Discussion in 'Social sciences' started by sunnysal, Nov 29, 2011.

  1. I'm flummoxed by this question as I don't properly understand the fertility rate!! Is the difference that the birth rate is an actual rate whereas the fertility rate is potential?
    Also: does anyone have any stats on family size since 1900. The AQA SOW suggests this is important to know!
    I do not like this topic one bit!
    Any advice gratefully received!
     
  2. I'm flummoxed by this question as I don't properly understand the fertility rate!! Is the difference that the birth rate is an actual rate whereas the fertility rate is potential?
    Also: does anyone have any stats on family size since 1900. The AQA SOW suggests this is important to know!
    I do not like this topic one bit!
    Any advice gratefully received!
     
  3. They are closely linked, so don't worry if it's not sinking in!
    The birth rate is the number of live births per 1,000 of the population each year.
    The fertility rate is the average number of of children born to women of childbearing age (15-44).
    Obviously for this measure, all women within that age category are featured and the number of children born to them is averaged. In 2001 it was approx 1.67 children, whereas now it currently stands 2 (So general statements like 'today, women have, on average two children in their lifetime') can be made.
    The birth rate is harder to understand, but if sociologists just looked at total number of births in a year (raw figure) then this would obviously be much harder to spot population growth, or certain patterns. For example, the population in the UK at the turn of the last century was about 37 million - now it stands at approx 60+ million. BUT, the birth rate has DECREASED. If we just used raw figures of birth rates, it would not tell us anything because of population fluctuations etc.
    I think demography is the runt of the litter with regards to the family topics.
    Message me if you need any further help
     
    jeazellesinfuego likes this.
  4. blt

    blt New commenter

    Love it :) Runt of the litter! My thoughts exactly! But you know they'll be throwing a few more essay questions that way ;)
     
  5. jeazellesinfuego

    jeazellesinfuego New commenter

    can you please elaborate more about the differences of birth rate and fertility rate it would be a great help for our thesis,thanks!!!
     
  6.  
  7. Demography is not the most exciting subject but if you are going to understand changes in family life understanding demographic changes is pretty important.
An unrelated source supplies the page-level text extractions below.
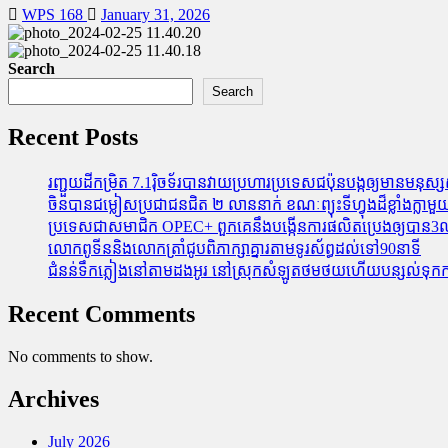
WPS 168
January 31, 2026
Search
Search
Recent Posts
រញ្ជួយដីកម្រិត​ 7.1រ៉ិចទ័របានវាយប្រហារប្រទេសជប៉ុនបង្កឲ្យមានមនុស្សស្
ចិនបានជម្លៀសប្រជាជនជិត ២ លាននាក់ ខណៈព្យុះទីហ្វុងដ៏ខ្លាំងក្
ប្រទេសជាសមាជិក OPEC+​ ពួកគេនឹងបង្កើនការផលិតប្រេងឲ្យបាន3លាន
លោកពូទីននិងលោកត្រាំជូបពិភាក្សាគ្នារតាមទូរស័ព្ធដល់ទៅ90នាទី
ជំនន់​ទឹកភ្លៀង​នៅ​តាម​ដងអូរ​ នៅ​ស្រុក​សំឡូត​ថមថយ​ហើយ​បន្សល់​ទុក​ការ​ខ
Recent Comments
No comments to show.
Archives
July 2026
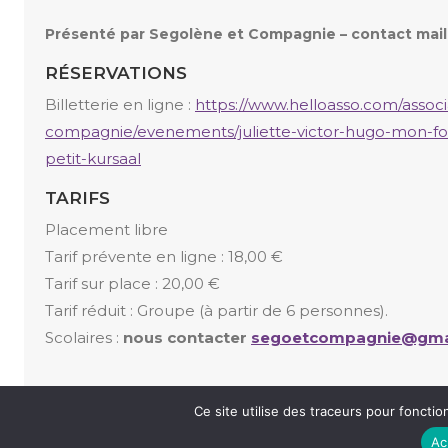
Présenté par Segolène et Compagnie – contact mai
RÉSERVATIONS
Billetterie en ligne :
https://www.helloasso.com/associ
compagnie/evenements/juliette-victor-hugo-mon-fo
petit-kursaal
TARIFS
Placement libre
Tarif prévente en ligne : 18,00 €
Tarif sur place : 20,00 €
Tarif réduit : Groupe (à partir de 6 personnes).
Scolaires :
nous contacter
segoetcompagnie@gma
Ce site utilise des traceurs pour fonction
«
ALEX FREDO
Ac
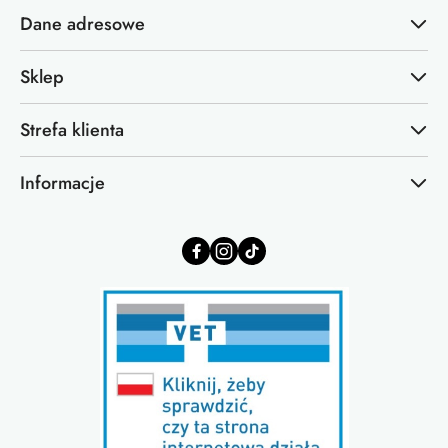
Dane adresowe
Sklep
Strefa klienta
Informacje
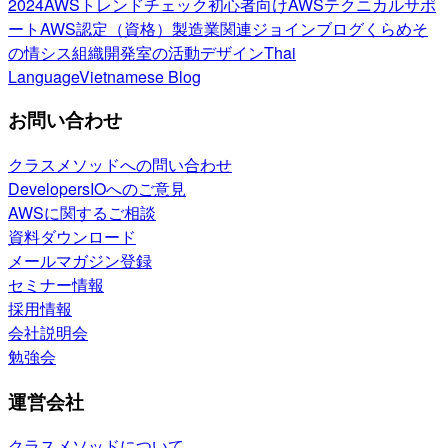
2024
AWSトレンドチェック
初心者向け
AWSテクニカルサポ
ート
AWS認定（資格）
製造業関連
ジョインブログ
くらめそ
の情シス
組織開発室の活動
デザイン
Thai
Language
Vietnamese Blog
お問い合わせ
クラスメソッドへの問い合わせ
DevelopersIOへのご意見
AWSに関するご相談
資料ダウンロード
メールマガジン登録
セミナー情報
採用情報
会社説明会
勉強会
運営会社
クラスメソッドについて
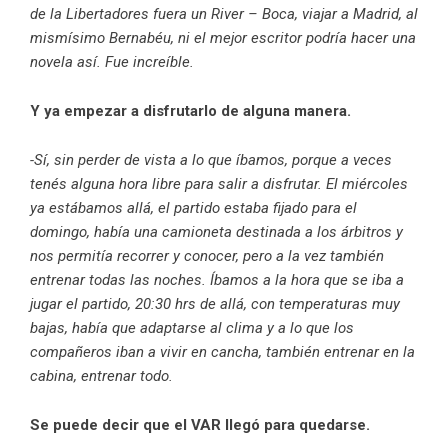
de la Libertadores fuera un River – Boca, viajar a Madrid, al
mismísimo Bernabéu, ni el mejor escritor podría hacer una
novela así. Fue increíble.
Y ya empezar a disfrutarlo de alguna manera.
-Sí, sin perder de vista a lo que íbamos, porque a veces
tenés alguna hora libre para salir a disfrutar. El miércoles
ya estábamos allá, el partido estaba fijado para el
domingo, había una camioneta destinada a los árbitros y
nos permitía recorrer y conocer, pero a la vez también
entrenar todas las noches. Íbamos a la hora que se iba a
jugar el partido, 20:30 hrs de allá, con temperaturas muy
bajas, había que adaptarse al clima y a lo que los
compañeros iban a vivir en cancha, también entrenar en la
cabina, entrenar todo.
Se puede decir que el VAR llegó para quedarse.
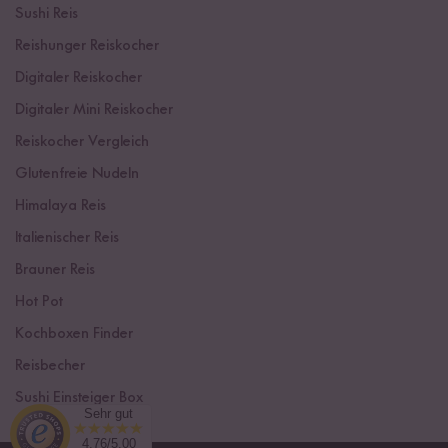
Sushi Reis
Reishunger Reiskocher
Digitaler Reiskocher
Digitaler Mini Reiskocher
Reiskocher Vergleich
Glutenfreie Nudeln
Himalaya Reis
Italienischer Reis
Brauner Reis
Hot Pot
Kochboxen Finder
Reisbecher
Sushi Einsteiger Box
Sehr gut
4.76/5.00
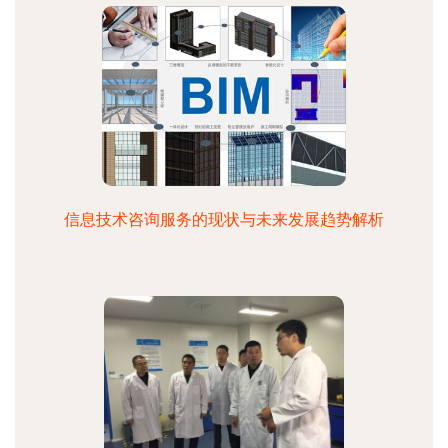
信息技术咨询服务的现状与未来发展趋势解析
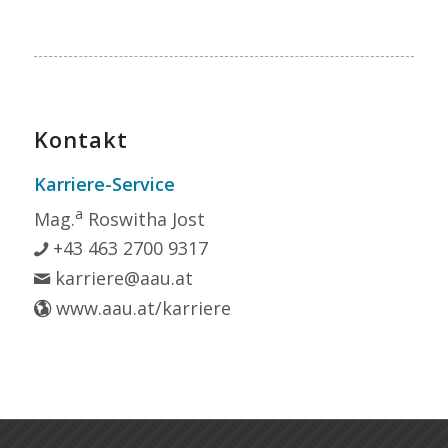
Kontakt
Karriere-Service
a
Mag.
Roswitha Jost
+43 463 2700 9317
karriere@aau.at
www.aau.at/karriere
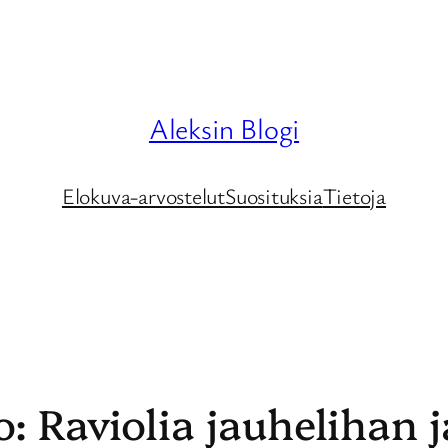
Aleksin Blogi
Elokuva-arvostelut
Suosituksia
Tietoja
: Raviolia jauhelihan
For example the fact that women now have on average less than 2 children and typically wait until their 30s to start having then makes a huge difference to how families operate. Similarly longer life expectancy and lower mortality rates mean that we have an ageing population which means more beanpole type families and 3 or even 4 generation living together at one time. So don't diss poor old demography it underpins an understanding of structural changes in family life!